O idadismo no Brasil

Ao se falar no idoso, estereótipos criados acabam prevalecendo. Um deles, é que o idoso é um ser frágil, que necessita de cuidado

O idadismo no Brasil
https://www.pexels.com/pt-br/foto/adulto-negocio-empresa-computador-4057758/
IMPRIMIR
Use este espaço apenas para a comunicação de erros nesta postagem
Máximo 600 caracteres.
enviando

Como falamos na coluna anterior, vamos continuar abordando a respeito do Idadismo. Termo utilizado para descrever o preconceito sofrido por pessoas baseado na idade, ainda mais em relação a pessoas mais velhas. Hoje abordaremos como nosso país lida com o preconceito.

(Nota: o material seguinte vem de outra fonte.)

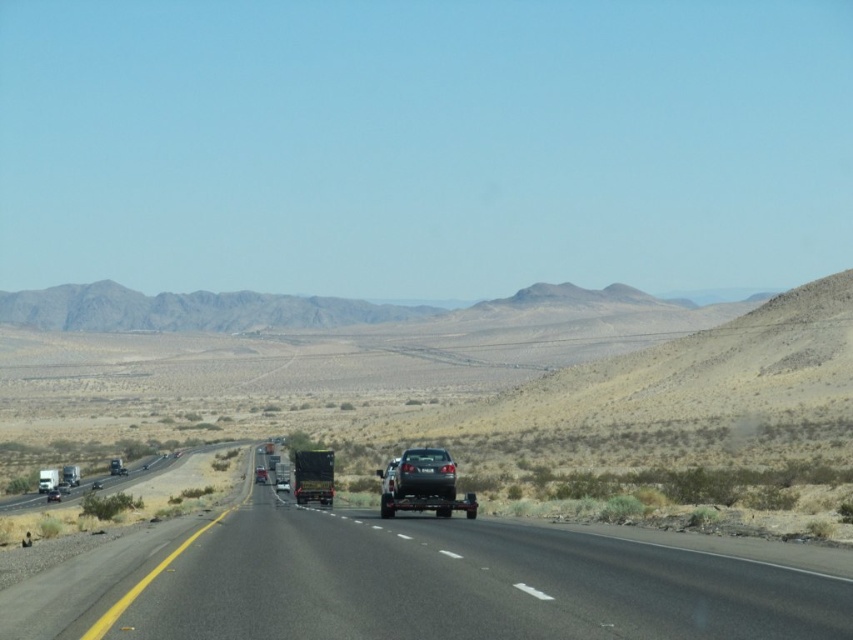
Does point (306, 464) come behind point (254, 474)?

No, it is in front of (254, 474).

Is green matte trailer truck at center above glossy black truck at center?

Yes, green matte trailer truck at center is above glossy black truck at center.

Image resolution: width=853 pixels, height=640 pixels. What do you see at coordinates (312, 476) in the screenshot?
I see `green matte trailer truck at center` at bounding box center [312, 476].

Locate an element on the screen. The width and height of the screenshot is (853, 640). green matte trailer truck at center is located at coordinates (312, 476).

Which is more to the left, black metallic truck at center or green matte trailer truck at center?

From the viewer's perspective, green matte trailer truck at center appears more on the left side.

Locate an element on the screen. This screenshot has width=853, height=640. black metallic truck at center is located at coordinates (413, 582).

At what (x,y) coordinates should I click in order to perform the action: click on black metallic truck at center. Please return your answer as a coordinate pair (x, y). The image size is (853, 640). Looking at the image, I should click on (413, 582).

Is point (421, 477) less distant than point (54, 488)?

Yes.

Does shiny silver car at center have a lesser width compared to matte black truck at center?

Yes, shiny silver car at center is thinner than matte black truck at center.

I want to click on shiny silver car at center, so click(x=422, y=484).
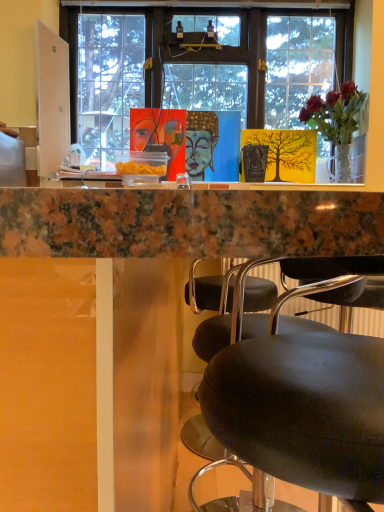
Describe the element at coordinates (336, 123) in the screenshot. I see `translucent glass vase at upper right` at that location.

Where is `translucent glass vase at upper right`? translucent glass vase at upper right is located at coordinates (336, 123).

In order to face translucent glass vase at upper right, should I rotate leftwards or rightwards?

A 17.974 degree turn to the right will do.

This screenshot has width=384, height=512. Describe the element at coordinates (190, 223) in the screenshot. I see `marble countertop at upper center` at that location.

The height and width of the screenshot is (512, 384). Find the location of `marble countertop at upper center`. marble countertop at upper center is located at coordinates (190, 223).

I want to click on translucent glass vase at upper right, so click(x=336, y=123).

Which is more to the left, marble countertop at upper center or translucent glass vase at upper right?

O idadismo se manifesta em várias esferas, tanto pessoais como profissionais. Ao se falar no idoso, estereótipos criados acabam prevalecendo. Um deles, é que o idoso é um ser frágil, que necessita de cuidados. O passar dos anos vai deixando marcas sim, mas nem todos os idosos ficam tão fragilizados. O excesso de zelo, pode muitas vezes gerar uma dependência.

Ele podendo manter sua rotina, é importante que mantenha sua liberdade. Muitas vezes vemos familiares não dando voz aos seus idosos. Eles acabam não consultados em decisões, tem suas finanças controladas por parentes, e nem quando vão ao medico, podem falar, pois muitos por zelo como falei, não deixam que eles sequer compartilhem do que estão sentindo.

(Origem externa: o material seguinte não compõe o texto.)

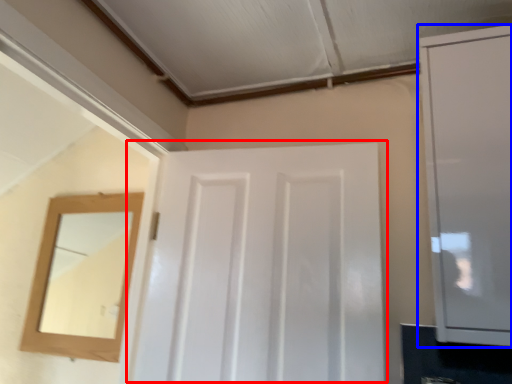
Question: Which object is further to the camera taking this photo, door (highlighted by a red box) or cabinetry (highlighted by a blue box)?

Choices:
 (A) door
 (B) cabinetry

Answer: (A)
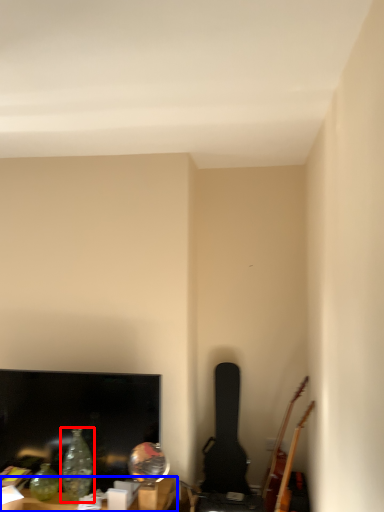
Question: Among these objects, which one is nearest to the camera, glass vase (highlighted by a red box) or furniture (highlighted by a blue box)?

Choices:
 (A) glass vase
 (B) furniture

Answer: (B)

Outro exemplo, diz respeito a tecnologia. Idosos são vistos como aqueles que não se adaptam ao novo. Mas será que eles são consultados quando novos aplicativos e ferramentas são lançados? Existem cursos que propiciam que eles aprendam com respeito as suas dificuldades, as novas ferramentas? Muitas vezes em casa, quando pedem ajuda, ouvem que são lentos e que não vão conseguir entrar no virtual.  São tantas as frases que são utilizadas como limitadores a idade, que as pessoas acabam internalizando os estereótipos. Chamamos isso de idadismo autodirigido. Até mesmo jovens acabam sofrendo com isso, pois acabam se considerando jovens demais para concorrer a uma vaga e por isso não chegam sequer a se candidatar.

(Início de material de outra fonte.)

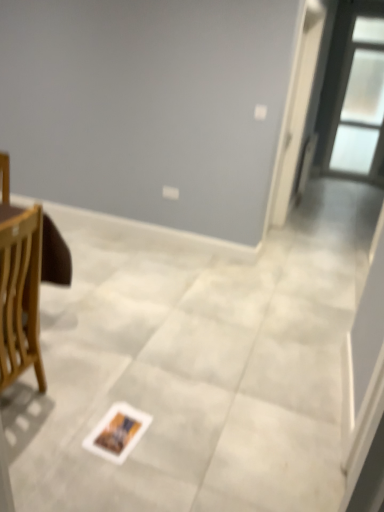
Question: Does white paper postcard at center have a greater height compared to white glossy screen door at upper right?

Choices:
 (A) yes
 (B) no

Answer: (B)

Question: Does white paper postcard at center have a larger size compared to white glossy screen door at upper right?

Choices:
 (A) yes
 (B) no

Answer: (B)

Question: From a real-world perspective, is white paper postcard at center below white glossy screen door at upper right?

Choices:
 (A) yes
 (B) no

Answer: (A)

Question: Is white glossy screen door at upper right at the back of white paper postcard at center?

Choices:
 (A) no
 (B) yes

Answer: (A)

Question: Does white paper postcard at center have a lesser height compared to white glossy screen door at upper right?

Choices:
 (A) yes
 (B) no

E quanto ao estudo? Quando alguém com mais idade decide voltar a estudar, é apontado como algo muito inusitado. Mas quando se para de aprender? Em que momento não conseguimos mais reter novas informações? Sonhos não podem ser conquistados, porque o tempo passou? Tudo isso acaba excluindo as pessoas do convívio social. Junto então vem a perda ainda mais acentuada da autonomia e a solidão. Com isso se agrava a saúde tanto mental como física. A falta de convívio, de trocas, junto com a diminuição de uma rotina com atividades simples, mas que contribuem para manter a saúde em dia, geram vários problemas. Isso sem falar, na questão da sexualidade. Por preconceitos, é comum que idosos, tenham dificuldades em expressar sua sexualidade. Sobretudo mulheres. Uma mulher com mais idade, ao ter interesse sexual, é visa pela sociedade de maneira em geral, de forma vulgar e erotizada. E o reflexo disso se dá até mesmo em consultas médicas, pois teme a desaprovação ao precisar discutir questões sexuais, se reprimindo e não obtendo as informações de que precisa.

Entre os estereótipos mais comuns, utilizados para descrever os idosos estão: ser infantilizado, chegando a ser tratado com palavras diminutivas; ser frágil e necessitado, precisando de ajuda para tudo, até coisas simples; ser um atrasado digital; ultrapassado, entre outros. O idadismo precisa ser combatido. Para isso é necessário criar em todos os âmbitos, espaços propícios para a diversidade, além de investimentos com políticas publicas assistenciais e fortalecimento de leis contra as formas de preconceito. Promover a troca de informações e convívio entre gerações também é um caminho. Não podemos nos esquecer, que a população brasileira está envelhecendo. O país deve ser pensando para essa nova realidade, e ser empático com quem já tem contribuído ao longo do tempo para a formação do mesmo.